How does data denormalization work with the Microservice Pattern?

10,916

Solution 1

This is subjective but the following solution worked for me, my team, and our DB team.

At the application layer, Microservices are decomposed to semantic function.
- e.g. a Contact service might CRUD contacts (metadata about contacts: names, phone numbers, contact info, etc.)
- e.g. a User service might CRUD users with login credentials, authorization roles, etc.
- e.g. a Payment service might CRUD payments and work under the hood with a 3rd party PCI compliant service like Stripe, etc.
At the DB layer, the tables can be organized however the devs/DBs/devops people want the tables organized

The problem is with cascading and service boundaries: Payments might need a User to know who is making a payment. Instead of modeling your services like this:

interface PaymentService {
    PaymentInfo makePayment(User user, Payment payment);
}

Model it like so:

interface PaymentService {
    PaymentInfo makePayment(Long userId, Payment payment);
}

This way, entities that belong to other microservices only are referenced inside a particular service by ID, not by object reference. This allows DB tables to have foreign keys all over the place, but at the app layer "foreign" entities (that is, entities living in other services) are available via ID. This stops object cascading from growing out of control and cleanly delineates service boundaries.

The problem it does incur is that it requires more network calls. For instance, if I gave each Payment entity a User reference, I could get the user for a particular payment with a single call:

User user = paymentService.getUserForPayment(payment);

But using what I'm suggesting here, you'll need two calls:

Long userId = paymentService.getPayment(payment).getUserId();
User user = userService.getUserById(userId);

This may be a deal breaker. But if you're smart and implement caching, and implement well engineered microservices that respond in 50 - 100 ms each call, I have no doubt that these extra network calls can be crafted to not incur latency to the application.

Solution 2

It is indeed one of key problems in microservices which is quite conviniently omitted in most of articles. Fortunatelly there are solutions for this. As a basis for discussion let's have tables which you have provided in the question. Image above shows how tables will look like in monolith. Just few tables with joins.

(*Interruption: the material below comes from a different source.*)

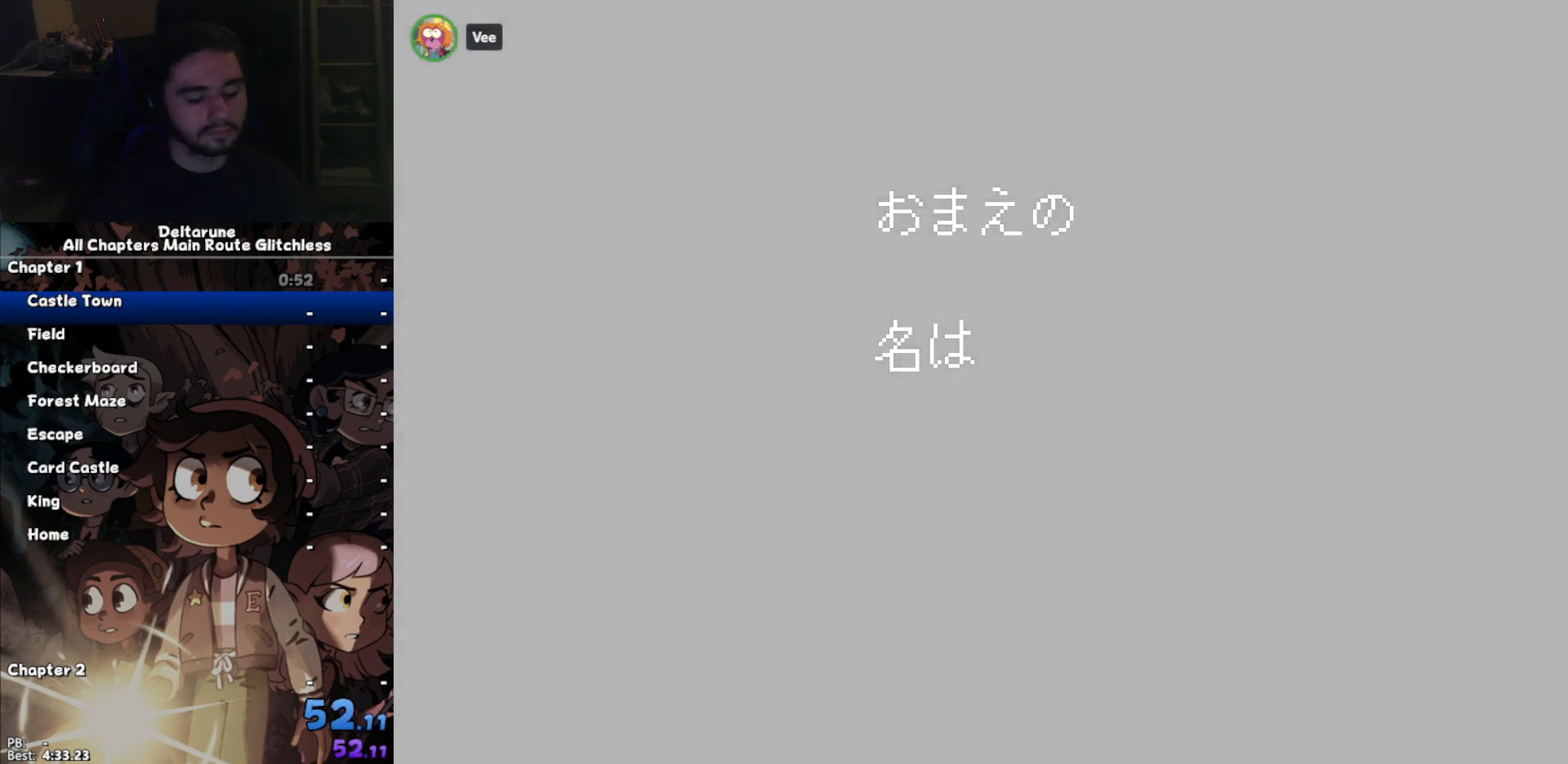
Gameplay with keyboard; each line is a JSON object with the keys held at the frame after it. "events" lists presses ("down") and releases ("up") of "c", "ctrl", "down", "left", "return", "right", "shift", "up", "x" and "z" between this image and that frame as [ms after this image, input, new state], when the widget could be followed in between. No other keys are recorded. Mouse input is not recorded.
{"keys": ["ctrl", "shift"], "events": []}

To refactor this to microservices we can use few strategies:

Api Join

In this strategy foreign keys between microservices are broken and microservice exposes an endpoint which mimics this key. For example: Product microservice will expose findProductById endpoint. Order microservice can use this endpoint instead of join.

It has an obvious downside. It is slower.

Read only views

In the second solution you can create copy of the table in the second database. Copy is read only. Each microservice can use mutable operations on its read/write tables. When it comes to read only tables which are copied from other databases they can (obviously) use only reads

High performance read

It is possible to achieve high performance read by introducing solutions such as redis/memcached on top of read only view solution. Both sides of join should be copied to flat structure optimized for reading. You can introduce completely new stateless microservice which can be used for reading from this storage. While it seems like a lot of hassle it is worth to note that it will have higher performance than monolithic solution on top of relational database.

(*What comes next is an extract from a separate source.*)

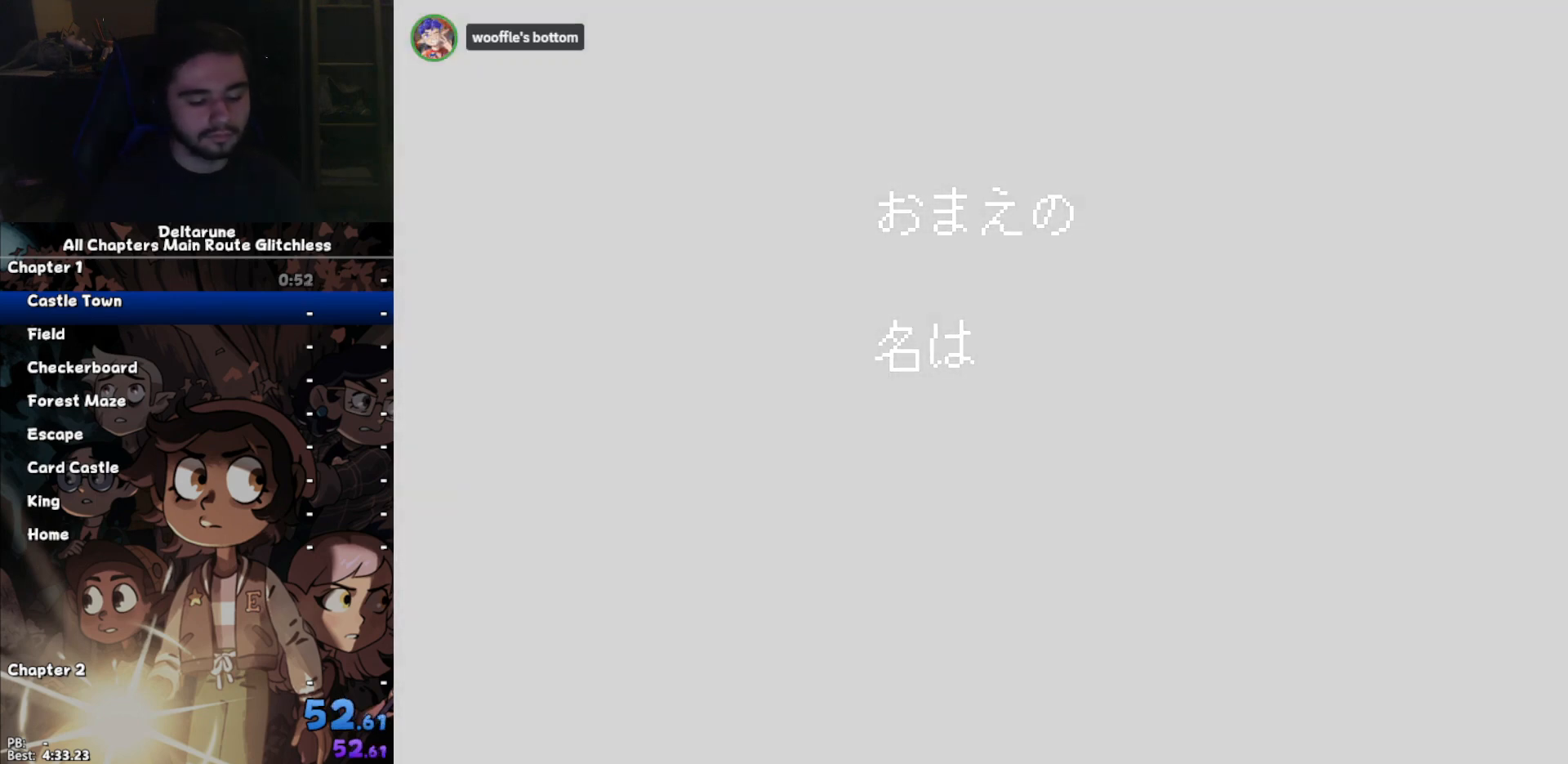
{"keys": ["ctrl", "shift"], "events": []}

There are few possible solutions. Ones which are simplest in implementation have lowest performance. High performance solutions will take few weeks to implement.

Solution 3

I realise this is possibly not a good answer but what the heck. Your question was:

Given a database that consists entirely of related tables, how does one denormalize this into smaller fragments (groups of tables)

WRT the database design I'd say "you can't without removing foreign keys".

That is, people pushing Microservices with the strict no shared DB rule are asking database designers to give up foreign keys (and they are doing that implicitly or explicitly). When they don't explicitly state the loss of FK's it makes you wonder if they actually know and recognise the value of foreign keys (because it is frequently not mentioned at all).

I have seen big systems broken into groups of tables. In these cases there can be either A) no FK's allowed between the groups or B) one special group that holds "core" tables that can be referenced by FK's to tables in other groups.

... but in these systems "groups of tables" is often 50+ tables so not small enough for strict compliance with microservices.

To me the other related issue to consider with the Microservice approach to splitting the DB is the impact this has reporting, the question of how all the data is brought together for reporting and/or loading into a data warehouse.

Somewhat related is also the tendency to ignore built in DB replication features in favor of messaging (and how DB based replication of the core tables / DDD shared kernel) impacts the design.

EDIT: (the cost of JOIN via REST calls)

When we split up the DB as suggested by microservices and remove FK's we not only lose the enforced declarative business rule (of the FK) but we also lose the ability for the DB to perform the join(s) across those boundaries.

In OLTP FK values are generally not "UX Friendly" and we often want to join on them.

In the example if we fetch the last 100 orders we probably don't want to show the customer id values in the UX. Instead we need to make a second call to customer to get their name. However, if we also wanted the order lines we also need to make another call to the products service to show product name, sku etc rather than product id.

In general we can find that when we break up the DB design in this way we need to do a lot of "JOIN via REST" calls. So what is the relative cost of doing this?

Actual Story: Example costs for 'JOIN via REST' vs DB Joins

There are 4 microservices and they involve a lot of "JOIN via REST". A benchmark load for these 4 services comes to ~15 minutes. Those 4 microservices converted into 1 service with 4 modules against a shared DB (that allows joins) executes the same load in ~20 seconds.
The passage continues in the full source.